__TASK INSTRUCTIONS__
Your answer must be a word-for-word copy of the listing, with all pictures excluded.

__SUPPLIED RECORDS__
------------------------------------

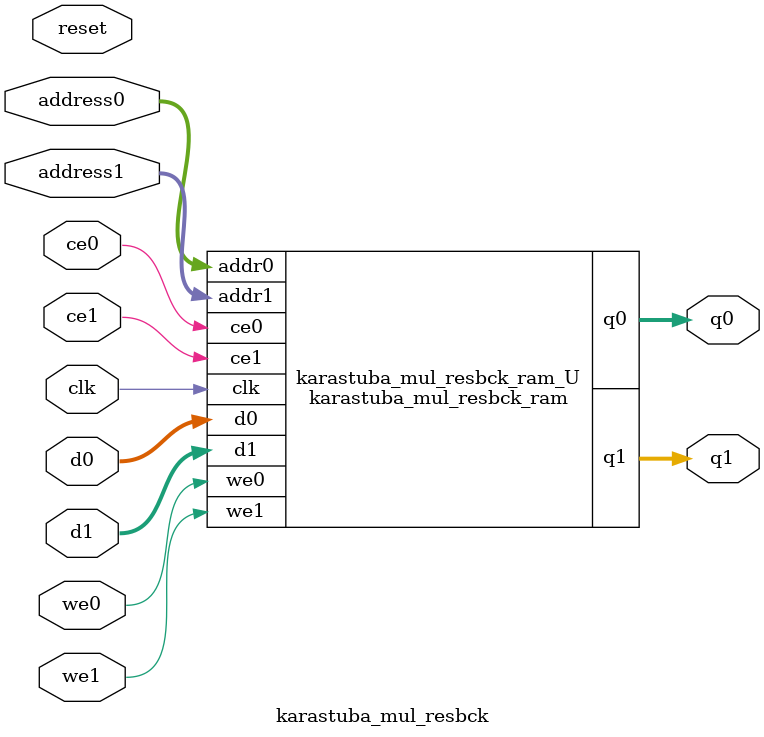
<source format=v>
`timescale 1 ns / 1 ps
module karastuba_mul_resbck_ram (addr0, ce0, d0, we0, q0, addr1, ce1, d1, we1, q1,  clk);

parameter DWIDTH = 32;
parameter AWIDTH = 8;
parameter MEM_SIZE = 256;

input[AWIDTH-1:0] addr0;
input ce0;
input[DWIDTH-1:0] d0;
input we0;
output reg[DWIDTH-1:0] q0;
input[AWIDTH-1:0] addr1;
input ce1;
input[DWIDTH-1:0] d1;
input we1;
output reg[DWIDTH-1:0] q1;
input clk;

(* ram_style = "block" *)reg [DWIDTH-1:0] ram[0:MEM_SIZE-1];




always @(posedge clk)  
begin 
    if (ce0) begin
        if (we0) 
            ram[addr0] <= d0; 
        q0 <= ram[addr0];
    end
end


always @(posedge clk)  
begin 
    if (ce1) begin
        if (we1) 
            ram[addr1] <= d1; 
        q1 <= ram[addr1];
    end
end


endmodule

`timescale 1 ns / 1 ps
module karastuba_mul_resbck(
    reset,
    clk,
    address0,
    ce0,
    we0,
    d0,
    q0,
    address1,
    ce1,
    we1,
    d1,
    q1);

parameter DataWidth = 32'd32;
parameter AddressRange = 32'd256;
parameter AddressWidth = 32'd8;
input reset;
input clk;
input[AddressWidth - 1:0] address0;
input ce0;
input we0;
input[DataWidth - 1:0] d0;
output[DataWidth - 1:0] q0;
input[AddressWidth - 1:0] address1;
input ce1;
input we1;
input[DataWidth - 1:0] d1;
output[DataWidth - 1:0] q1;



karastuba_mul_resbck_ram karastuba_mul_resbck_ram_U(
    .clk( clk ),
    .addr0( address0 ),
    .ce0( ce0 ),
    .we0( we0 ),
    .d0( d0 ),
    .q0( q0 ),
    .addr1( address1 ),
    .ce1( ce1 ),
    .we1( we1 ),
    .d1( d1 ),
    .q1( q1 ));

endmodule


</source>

------------------------------------

__OUTPUT OF THE EXERCISE__
<source format=v>
`timescale 1 ns / 1 ps
module karastuba_mul_resbck_ram (addr0, ce0, d0, we0, q0, addr1, ce1, d1, we1, q1,  clk);

parameter DWIDTH = 32;
parameter AWIDTH = 8;
parameter MEM_SIZE = 256;

input[AWIDTH-1:0] addr0;
input ce0;
input[DWIDTH-1:0] d0;
input we0;
output reg[DWIDTH-1:0] q0;
input[AWIDTH-1:0] addr1;
input ce1;
input[DWIDTH-1:0] d1;
input we1;
output reg[DWIDTH-1:0] q1;
input clk;

(* ram_style = "block" *)reg [DWIDTH-1:0] ram[0:MEM_SIZE-1];




always @(posedge clk)  
begin 
    if (ce0) begin
        if (we0) 
            ram[addr0] <= d0; 
        q0 <= ram[addr0];
    end
end


always @(posedge clk)  
begin 
    if (ce1) begin
        if (we1) 
            ram[addr1] <= d1; 
        q1 <= ram[addr1];
    end
end


endmodule

`timescale 1 ns / 1 ps
module karastuba_mul_resbck(
    reset,
    clk,
    address0,
    ce0,
    we0,
    d0,
    q0,
    address1,
    ce1,
    we1,
    d1,
    q1);

parameter DataWidth = 32'd32;
parameter AddressRange = 32'd256;
parameter AddressWidth = 32'd8;
input reset;
input clk;
input[AddressWidth - 1:0] address0;
input ce0;
input we0;
input[DataWidth - 1:0] d0;
output[DataWidth - 1:0] q0;
input[AddressWidth - 1:0] address1;
input ce1;
input we1;
input[DataWidth - 1:0] d1;
output[DataWidth - 1:0] q1;



karastuba_mul_resbck_ram karastuba_mul_resbck_ram_U(
    .clk( clk ),
    .addr0( address0 ),
    .ce0( ce0 ),
    .we0( we0 ),
    .d0( d0 ),
    .q0( q0 ),
    .addr1( address1 ),
    .ce1( ce1 ),
    .we1( we1 ),
    .d1( d1 ),
    .q1( q1 ));

endmodule


</source>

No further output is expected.